Find every line in the records that holds the string "Immobilien". Copy each one.

[[ DATASET EXCERPTS open ]]

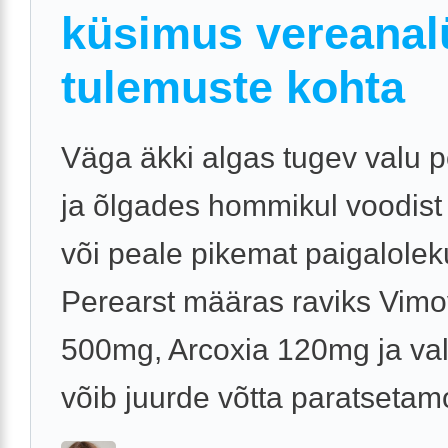
küsimus vereanal
tulemuste kohta
Väga äkki algas tugev valu 
ja õlgades hommikul voodist
või peale pikemat paigalolek
Perearst määras raviks Vim
500mg, Arcoxia 120mg ja val
võib juurde võtta paratsetamol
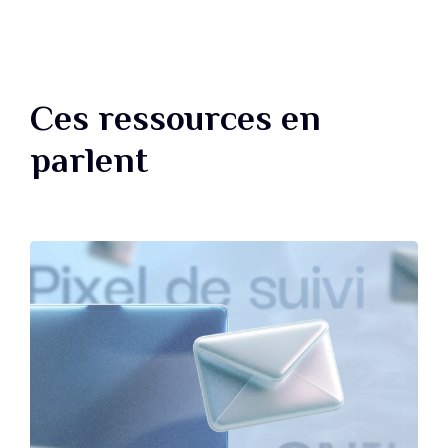
Ces ressources en
parlent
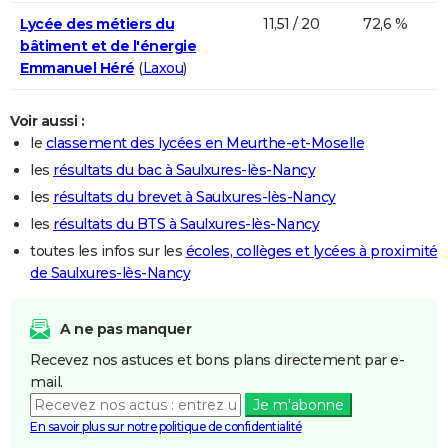
Lycée des métiers du
11,51 / 20
72,6 %
bâtiment et de l'énergie
Emmanuel Héré
(
Laxou
)
Voir aussi :
le
classement des lycées en Meurthe-et-Moselle
les
résultats du bac à Saulxures-lès-Nancy
les
résultats du brevet à Saulxures-lès-Nancy
les
résultats du BTS à Saulxures-lès-Nancy
toutes les infos sur les
écoles, collèges et lycées à proximité
de Saulxures-lès-Nancy
A ne pas manquer
Recevez nos astuces et bons plans directement par e-
mail.
Je m'abonne
En savoir plus sur notre politique de confidentialité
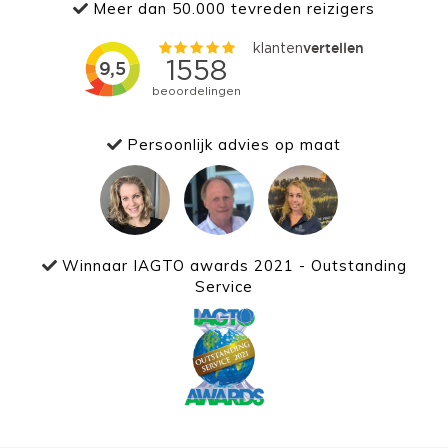
Meer dan 50.000 tevreden reizigers
Persoonlijk advies op maat
Winnaar IAGTO awards 2021 - Outstanding
Service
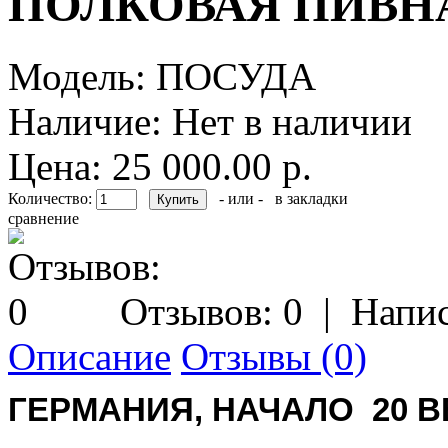
ПОЛКОВАЯ ПИВН
Модель:
ПОСУДА
Наличие:
Нет в наличии
Цена: 25 000.00 р.
Количество:
- или -
в закладки
сравнение
Отзывов: 0
|
Напис
Описание
Отзывы (0)
ГЕРМАНИЯ, НАЧАЛО 20 В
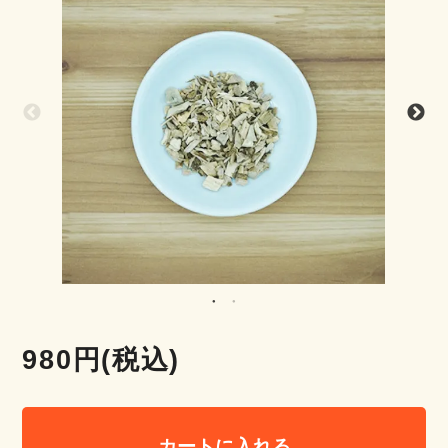
980円(税込)
カートに入れる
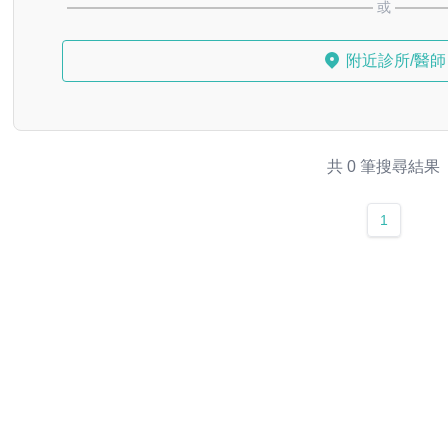
或
附近診所/醫師
共 0 筆搜尋結果
1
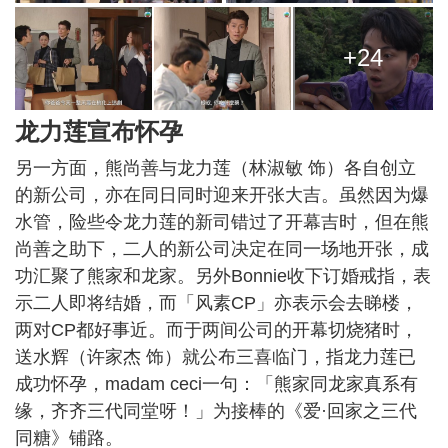
+24
龙力莲宣布怀孕
另一方面，熊尚善与龙力莲（林淑敏 饰）各自创立
的新公司，亦在同日同时迎来开张大吉。虽然因为爆
水管，险些令龙力莲的新司错过了开幕吉时，但在熊
尚善之助下，二人的新公司决定在同一场地开张，成
功汇聚了熊家和龙家。另外Bonnie收下订婚戒指，表
示二人即将结婚，而「风素CP」亦表示会去睇楼，
两对CP都好事近。而于两间公司的开幕切烧猪时，
送水辉（许家杰 饰）就公布三喜临门，指龙力莲已
成功怀孕，madam ceci一句：「熊家同龙家真系有
缘，齐齐三代同堂呀！」为接棒的《爱·回家之三代
同糖》铺路。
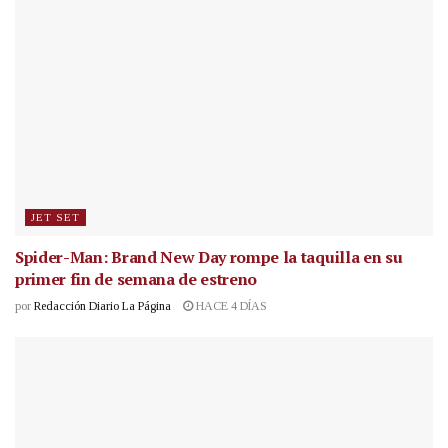
JET SET
Spider-Man: Brand New Day rompe la taquilla en su
primer fin de semana de estreno
por
Redacción Diario La Página
HACE 4 DÍAS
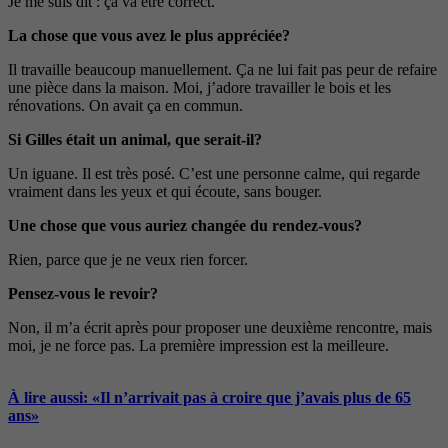
Je me suis dit : ça va être correct.
La chose que vous avez le plus appréciée?
Il travaille beaucoup manuellement. Ça ne lui fait pas peur de refaire
une pièce dans la maison. Moi, j’adore travailler le bois et les
rénovations. On avait ça en commun.
Si Gilles était un animal, que serait-il?
Un iguane. Il est très posé. C’est une personne calme, qui regarde
vraiment dans les yeux et qui écoute, sans bouger.
Une chose que vous auriez changée du rendez-vous?
Rien, parce que je ne veux rien forcer.
Pensez-vous le revoir?
Non, il m’a écrit après pour proposer une deuxième rencontre, mais
moi, je ne force pas. La première impression est la meilleure.
À lire aussi: «Il n’arrivait pas à croire que j’avais plus de 65
ans»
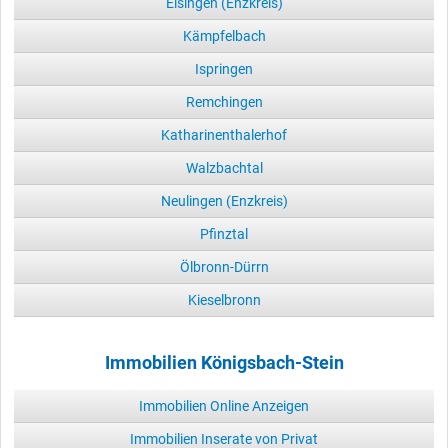
Eisingen (Enzkreis)
Kämpfelbach
Ispringen
Remchingen
Katharinenthalerhof
Walzbachtal
Neulingen (Enzkreis)
Pfinztal
Ölbronn-Dürrn
Kieselbronn
Immobilien Königsbach-Stein
Immobilien Online Anzeigen
Immobilien Inserate von Privat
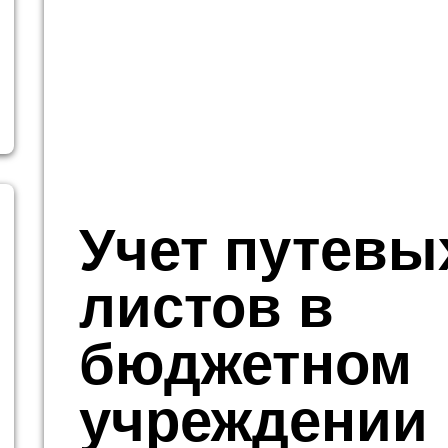
Учет путевы
листов в
бюджетном
учреждении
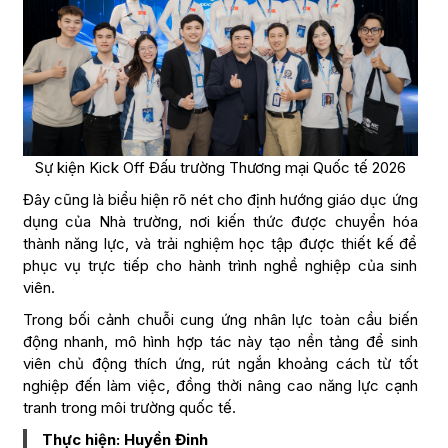
Sự kiện Kick Off Đấu trường Thương mại Quốc tế 2026
Đây cũng là biểu hiện rõ nét cho định hướng giáo dục ứng
dụng của Nhà trường, nơi kiến thức được chuyển hóa
thành năng lực, và trải nghiệm học tập được thiết kế để
phục vụ trực tiếp cho hành trình nghề nghiệp của sinh
viên.
Trong bối cảnh chuỗi cung ứng nhân lực toàn cầu biến
động nhanh, mô hình hợp tác này tạo nền tảng để sinh
viên chủ động thích ứng, rút ngắn khoảng cách từ tốt
nghiệp đến làm việc, đồng thời nâng cao năng lực cạnh
tranh trong môi trường quốc tế.
Thực hiện:
Huyền Đinh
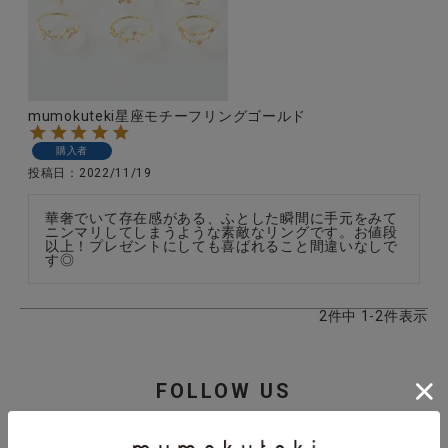
全ての商品
CONTENTS
特集
mumokuteki星座モチーフリングゴールド
ご利用ガイド
購入者
投稿日
2022/11/19
お問い合わせ
華奢でいて存在感がある、ふとした瞬間に手元をみて
ショップリスト
ニンマリしてしまうような素敵なリングです。お値段
以上！プレゼントにしても喜ばれること間違いなしで
す◎
2
件中
1
-
2
件表示
FOLLOW US
各種SNSで情報を発信中!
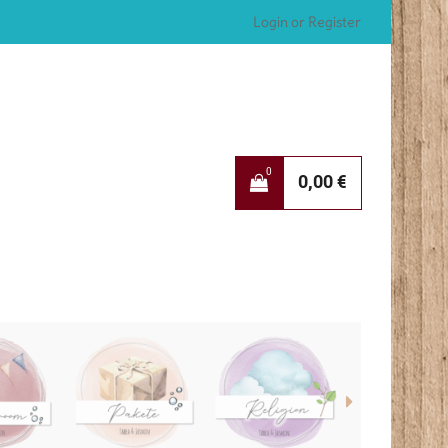
Login or Register
0
0,00
€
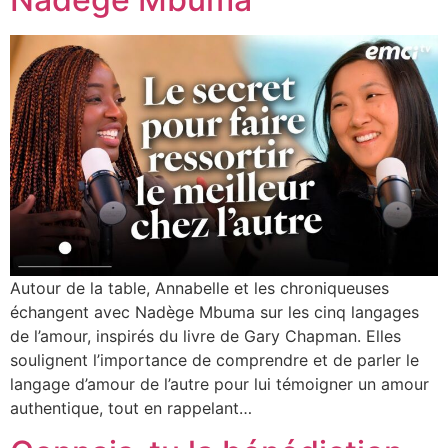
Autour de la table, Annabelle et les chroniqueuses
échangent avec Nadège Mbuma sur les cinq langages
de l’amour, inspirés du livre de Gary Chapman. Elles
soulignent l’importance de comprendre et de parler le
langage d’amour de l’autre pour lui témoigner un amour
authentique, tout en rappelant…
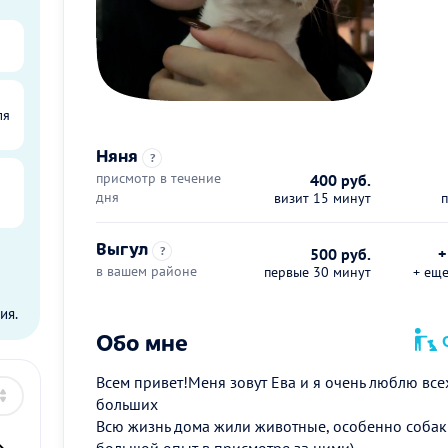
ля
Няня
?
присмотр в течение
400 руб.
дня
визит 15 минут
Выгул
?
500 руб.
+
в вашем районе
первые 30 минут
+ ещ
ы
ия.
Обо мне
О
Всем привет!Меня зовут Ева и я очень люблю все
больших
Всю жизнь дома жили животные, особенно собак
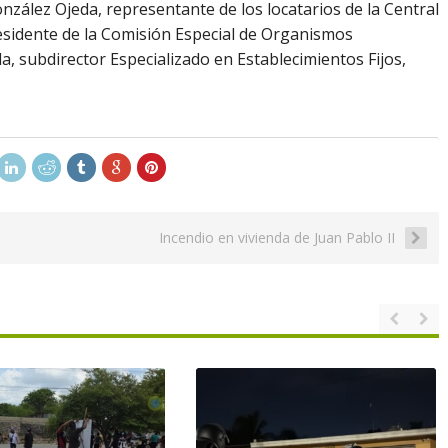
zález Ojeda, representante de los locatarios de la Central
esidente de la Comisión Especial de Organismos
, subdirector Especializado en Establecimientos Fijos,
Incendio en vivienda de Juan Pablo II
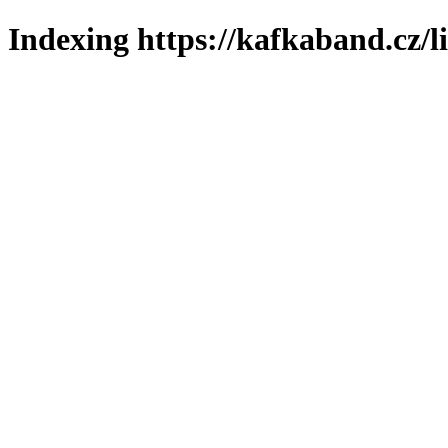
Indexing https://kafkaband.cz/l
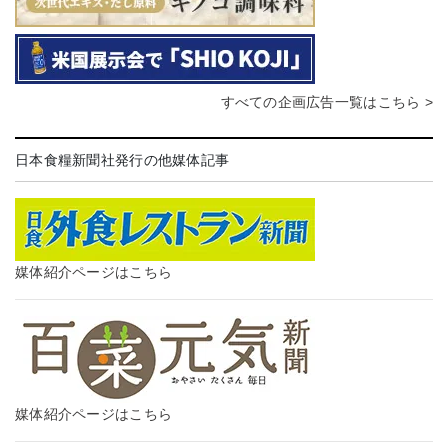
すべての企画広告一覧はこちら >
日本食糧新聞社発行の他媒体記事
媒体紹介ページはこちら
媒体紹介ページはこちら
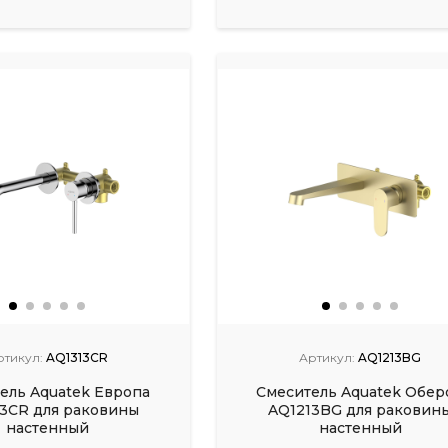
ртикул:
AQ1313CR
Артикул:
AQ1213BG
ель Aquatek Европа
Смеситель Aquatek Обер
3CR для раковины
AQ1213BG для раковин
настенный
настенный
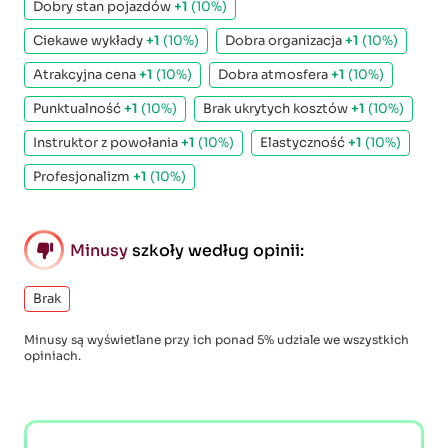
Dobry stan pojazdów
+1
(10%)
Ciekawe wykłady
+1
(10%)
Dobra organizacja
+1
(10%)
Atrakcyjna cena
+1
(10%)
Dobra atmosfera
+1
(10%)
Punktualność
+1
(10%)
Brak ukrytych kosztów
+1
(10%)
Instruktor z powołania
+1
(10%)
Elastyczność
+1
(10%)
Profesjonalizm
+1
(10%)
Minusy
szkoły według opinii:
Brak
Minusy są wyświetlane przy ich ponad 5% udziale we wszystkich
opiniach.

[[ DATASET EXCERPTS closed ]]

**EXERCISE RESULT:**
Immobilien Königsbach-Stein
Immobilien Online Anzeigen
Immobilien Inserate von Privat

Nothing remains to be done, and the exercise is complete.